The second-generation TSX, introduced for 2009, boasted sharper styling to fit in line with the rest of Acura's lineup. The most prominent feature was the shield grille, which drew a mix of praise and ridicule. Sharp lines and creases are the other prominent feature of the TSX's exterior. Step inside and you'll find a pleasant, if somewhat busy interior thanks to center stack with loads of buttons.
Power comes from a 2.4-liter four-cylinder engine with 201 horsepower. Depending on which transmission you choose, torque ratings vary slightly. The six-speed manual TSX boasts 172 pound-feet of torque, while models with the five-speed automatic have 170 pound-feet.
Standard equipment is quite generous on TSX with 17-inch wheels; HID headlights, fog lights, a sunroof, dual-zone automatic climate control, power seats, leather, Bluetooth and a seven-speaker audio system. If you opt for the TSX with the Technology package, you'll get navigation, a backup camera and a 10-speaker Acura/ELS premium sound system.
For 2010, Acura introduced a punchier, 3.5-liter V6 with 280 horsepower and 254 pound-feet of torque as an option. The engine only came with a five-speed automatic transmission. A year later, the TSX Sport Wagon launched, which offers 31 cubic feet of space with the rear seats up and 61 cubic feet with the rear seats down. The wagon gets the 2.4-liter engine and five-speed automatic as standard equipment.
2013 would see the last major change for the TSX with introduction of a Special Edition package for the four-cylinder sedan. The Special Edition added a more aggressive body kit, faux-suede seat inserts, red interior stitching and aluminum pedals.
Competitors to the Acura TSX include the Audi A4, BMW 3-Series, and Volvo S60.
The first-generation Acura TSX arrived in 2003 as a 2004 model year vehicle.

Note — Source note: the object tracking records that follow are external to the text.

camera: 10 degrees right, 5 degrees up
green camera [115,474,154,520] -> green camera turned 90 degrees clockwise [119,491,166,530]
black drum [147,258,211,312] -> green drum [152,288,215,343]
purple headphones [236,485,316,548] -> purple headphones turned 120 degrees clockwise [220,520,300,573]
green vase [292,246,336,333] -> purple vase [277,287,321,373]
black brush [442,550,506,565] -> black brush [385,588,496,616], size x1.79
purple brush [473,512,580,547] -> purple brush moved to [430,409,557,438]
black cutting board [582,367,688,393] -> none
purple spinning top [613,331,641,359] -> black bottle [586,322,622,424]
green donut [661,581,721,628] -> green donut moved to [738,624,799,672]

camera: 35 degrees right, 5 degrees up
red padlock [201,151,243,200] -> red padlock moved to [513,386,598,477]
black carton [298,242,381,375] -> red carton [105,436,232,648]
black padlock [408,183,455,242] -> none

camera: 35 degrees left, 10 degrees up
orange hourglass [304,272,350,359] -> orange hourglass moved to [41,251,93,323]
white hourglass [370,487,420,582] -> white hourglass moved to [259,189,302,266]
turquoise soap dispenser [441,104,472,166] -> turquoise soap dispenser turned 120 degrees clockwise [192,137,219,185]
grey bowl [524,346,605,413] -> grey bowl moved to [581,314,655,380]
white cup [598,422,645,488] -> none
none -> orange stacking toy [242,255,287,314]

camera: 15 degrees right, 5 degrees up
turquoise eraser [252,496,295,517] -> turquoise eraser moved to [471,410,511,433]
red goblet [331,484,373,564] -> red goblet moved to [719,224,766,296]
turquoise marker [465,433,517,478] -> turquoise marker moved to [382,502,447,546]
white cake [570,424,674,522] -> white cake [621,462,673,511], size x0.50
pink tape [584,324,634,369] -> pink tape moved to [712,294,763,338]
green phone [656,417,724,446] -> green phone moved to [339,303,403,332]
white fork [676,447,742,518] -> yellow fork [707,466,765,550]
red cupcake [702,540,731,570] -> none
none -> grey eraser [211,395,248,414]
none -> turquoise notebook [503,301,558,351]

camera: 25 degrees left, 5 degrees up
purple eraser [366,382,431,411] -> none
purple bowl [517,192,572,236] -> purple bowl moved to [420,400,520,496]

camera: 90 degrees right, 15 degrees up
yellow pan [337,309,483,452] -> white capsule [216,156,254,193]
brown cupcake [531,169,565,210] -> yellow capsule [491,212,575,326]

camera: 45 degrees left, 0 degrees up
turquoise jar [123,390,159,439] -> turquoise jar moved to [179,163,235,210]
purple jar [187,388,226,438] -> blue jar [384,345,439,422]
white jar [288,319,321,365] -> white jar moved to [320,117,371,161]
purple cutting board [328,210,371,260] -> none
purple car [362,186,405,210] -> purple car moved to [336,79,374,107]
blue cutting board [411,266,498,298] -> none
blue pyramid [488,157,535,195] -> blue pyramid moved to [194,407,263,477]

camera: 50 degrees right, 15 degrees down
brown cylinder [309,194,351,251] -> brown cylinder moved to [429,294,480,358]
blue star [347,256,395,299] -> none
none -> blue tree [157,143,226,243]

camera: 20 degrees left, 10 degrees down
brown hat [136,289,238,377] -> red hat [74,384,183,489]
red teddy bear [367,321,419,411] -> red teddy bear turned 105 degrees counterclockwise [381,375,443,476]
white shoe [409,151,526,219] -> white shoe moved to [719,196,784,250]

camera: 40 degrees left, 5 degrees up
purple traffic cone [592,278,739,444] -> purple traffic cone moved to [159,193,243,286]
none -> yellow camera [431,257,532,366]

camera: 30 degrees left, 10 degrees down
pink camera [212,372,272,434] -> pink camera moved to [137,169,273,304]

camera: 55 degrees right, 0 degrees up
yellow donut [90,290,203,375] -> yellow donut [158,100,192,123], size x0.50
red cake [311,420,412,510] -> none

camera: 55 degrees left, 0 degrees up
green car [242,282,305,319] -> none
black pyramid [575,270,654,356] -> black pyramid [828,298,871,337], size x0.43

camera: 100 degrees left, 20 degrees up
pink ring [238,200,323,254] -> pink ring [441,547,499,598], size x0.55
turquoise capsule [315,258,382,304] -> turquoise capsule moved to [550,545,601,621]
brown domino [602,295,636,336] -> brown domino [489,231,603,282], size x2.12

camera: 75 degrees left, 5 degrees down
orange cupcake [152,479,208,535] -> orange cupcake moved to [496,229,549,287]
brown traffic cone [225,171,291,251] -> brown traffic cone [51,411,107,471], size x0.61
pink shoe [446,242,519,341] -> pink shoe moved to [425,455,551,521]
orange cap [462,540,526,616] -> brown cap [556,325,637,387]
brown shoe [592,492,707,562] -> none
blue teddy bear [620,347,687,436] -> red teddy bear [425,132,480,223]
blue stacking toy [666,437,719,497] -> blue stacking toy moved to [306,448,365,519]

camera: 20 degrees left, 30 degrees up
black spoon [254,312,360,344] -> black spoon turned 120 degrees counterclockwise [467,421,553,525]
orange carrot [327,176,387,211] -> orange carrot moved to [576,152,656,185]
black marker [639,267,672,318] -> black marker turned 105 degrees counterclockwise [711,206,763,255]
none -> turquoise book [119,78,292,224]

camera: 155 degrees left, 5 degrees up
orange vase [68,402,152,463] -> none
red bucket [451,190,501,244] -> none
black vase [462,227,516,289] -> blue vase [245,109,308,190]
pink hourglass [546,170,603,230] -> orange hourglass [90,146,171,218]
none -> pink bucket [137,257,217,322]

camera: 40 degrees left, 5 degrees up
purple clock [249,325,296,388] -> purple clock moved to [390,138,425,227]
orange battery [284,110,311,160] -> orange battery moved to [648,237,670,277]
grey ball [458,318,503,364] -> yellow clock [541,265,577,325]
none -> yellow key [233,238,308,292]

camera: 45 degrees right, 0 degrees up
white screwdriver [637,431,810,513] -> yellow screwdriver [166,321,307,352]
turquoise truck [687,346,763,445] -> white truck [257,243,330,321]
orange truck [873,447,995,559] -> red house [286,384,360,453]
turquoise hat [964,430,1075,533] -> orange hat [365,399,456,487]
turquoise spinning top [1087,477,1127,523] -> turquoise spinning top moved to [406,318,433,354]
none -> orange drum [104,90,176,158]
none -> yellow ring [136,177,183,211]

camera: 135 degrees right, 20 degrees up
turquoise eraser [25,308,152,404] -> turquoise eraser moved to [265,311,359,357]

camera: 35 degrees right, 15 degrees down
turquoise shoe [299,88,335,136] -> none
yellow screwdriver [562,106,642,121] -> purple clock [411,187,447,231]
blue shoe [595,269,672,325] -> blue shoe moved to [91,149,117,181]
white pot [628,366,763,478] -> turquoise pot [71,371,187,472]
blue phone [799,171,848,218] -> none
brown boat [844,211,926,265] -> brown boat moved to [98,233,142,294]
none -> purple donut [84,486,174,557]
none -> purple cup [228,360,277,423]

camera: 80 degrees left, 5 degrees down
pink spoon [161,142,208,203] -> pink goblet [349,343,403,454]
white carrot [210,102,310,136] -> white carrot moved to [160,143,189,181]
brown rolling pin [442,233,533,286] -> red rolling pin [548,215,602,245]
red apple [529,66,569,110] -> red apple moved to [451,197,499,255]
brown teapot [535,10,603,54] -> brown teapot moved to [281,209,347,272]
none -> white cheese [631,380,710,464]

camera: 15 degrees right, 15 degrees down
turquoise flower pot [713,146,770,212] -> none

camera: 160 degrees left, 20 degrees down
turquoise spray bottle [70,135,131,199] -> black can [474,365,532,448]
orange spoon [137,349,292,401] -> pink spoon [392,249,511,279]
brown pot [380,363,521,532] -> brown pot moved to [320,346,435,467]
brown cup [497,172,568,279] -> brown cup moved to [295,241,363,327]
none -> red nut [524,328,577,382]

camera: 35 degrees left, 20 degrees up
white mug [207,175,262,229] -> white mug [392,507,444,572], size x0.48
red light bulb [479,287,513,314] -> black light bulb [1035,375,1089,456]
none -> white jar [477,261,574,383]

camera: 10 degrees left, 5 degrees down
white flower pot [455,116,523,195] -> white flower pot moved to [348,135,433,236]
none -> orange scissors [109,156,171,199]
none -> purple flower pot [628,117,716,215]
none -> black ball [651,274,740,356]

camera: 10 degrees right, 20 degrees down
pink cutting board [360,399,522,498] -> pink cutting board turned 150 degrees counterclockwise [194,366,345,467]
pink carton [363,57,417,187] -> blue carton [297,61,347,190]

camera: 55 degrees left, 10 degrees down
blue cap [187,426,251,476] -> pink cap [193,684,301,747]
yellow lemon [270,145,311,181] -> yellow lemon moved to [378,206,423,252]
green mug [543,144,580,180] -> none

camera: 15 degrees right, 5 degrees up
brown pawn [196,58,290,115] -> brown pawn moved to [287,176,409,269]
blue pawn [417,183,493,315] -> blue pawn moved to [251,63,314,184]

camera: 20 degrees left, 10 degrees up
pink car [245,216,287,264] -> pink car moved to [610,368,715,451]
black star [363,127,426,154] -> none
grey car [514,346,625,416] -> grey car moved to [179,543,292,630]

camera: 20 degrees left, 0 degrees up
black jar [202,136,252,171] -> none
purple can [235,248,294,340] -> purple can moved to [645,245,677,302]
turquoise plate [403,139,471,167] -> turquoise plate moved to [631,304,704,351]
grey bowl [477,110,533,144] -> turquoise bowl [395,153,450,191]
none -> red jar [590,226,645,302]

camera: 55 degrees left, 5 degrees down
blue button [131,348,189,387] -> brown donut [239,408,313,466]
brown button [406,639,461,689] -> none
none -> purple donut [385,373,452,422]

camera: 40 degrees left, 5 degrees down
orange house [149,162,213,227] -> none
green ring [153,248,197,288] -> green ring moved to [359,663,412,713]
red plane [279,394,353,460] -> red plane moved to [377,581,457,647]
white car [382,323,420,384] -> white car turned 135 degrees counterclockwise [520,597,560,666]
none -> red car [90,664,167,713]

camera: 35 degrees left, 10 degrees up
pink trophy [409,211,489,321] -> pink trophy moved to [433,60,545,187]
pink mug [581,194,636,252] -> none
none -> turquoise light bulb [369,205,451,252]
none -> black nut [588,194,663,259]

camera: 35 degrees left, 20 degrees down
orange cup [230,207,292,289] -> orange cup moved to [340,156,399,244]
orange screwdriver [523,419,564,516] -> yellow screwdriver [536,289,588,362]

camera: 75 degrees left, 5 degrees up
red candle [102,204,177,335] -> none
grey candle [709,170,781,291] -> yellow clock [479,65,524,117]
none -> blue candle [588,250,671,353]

Acura called on Honda's European division to sell the European-spec Accord for the North American marketplace. Power came from a 2.4-liter four-cylinder engine with 200 horsepower. This could be paired with a six-speed manual or a five-speed automatic transmission. Standard equipment on the TSX included 17-inch alloy wheels, leather, an eight-way power driver's seat, dual-zone automatic climate control, and an eight-speaker audio system.
2006 saw Acura give the TSX a refresh with a new front end and a boost to 205 horsepower. Bluetooth hands-free calling also became available.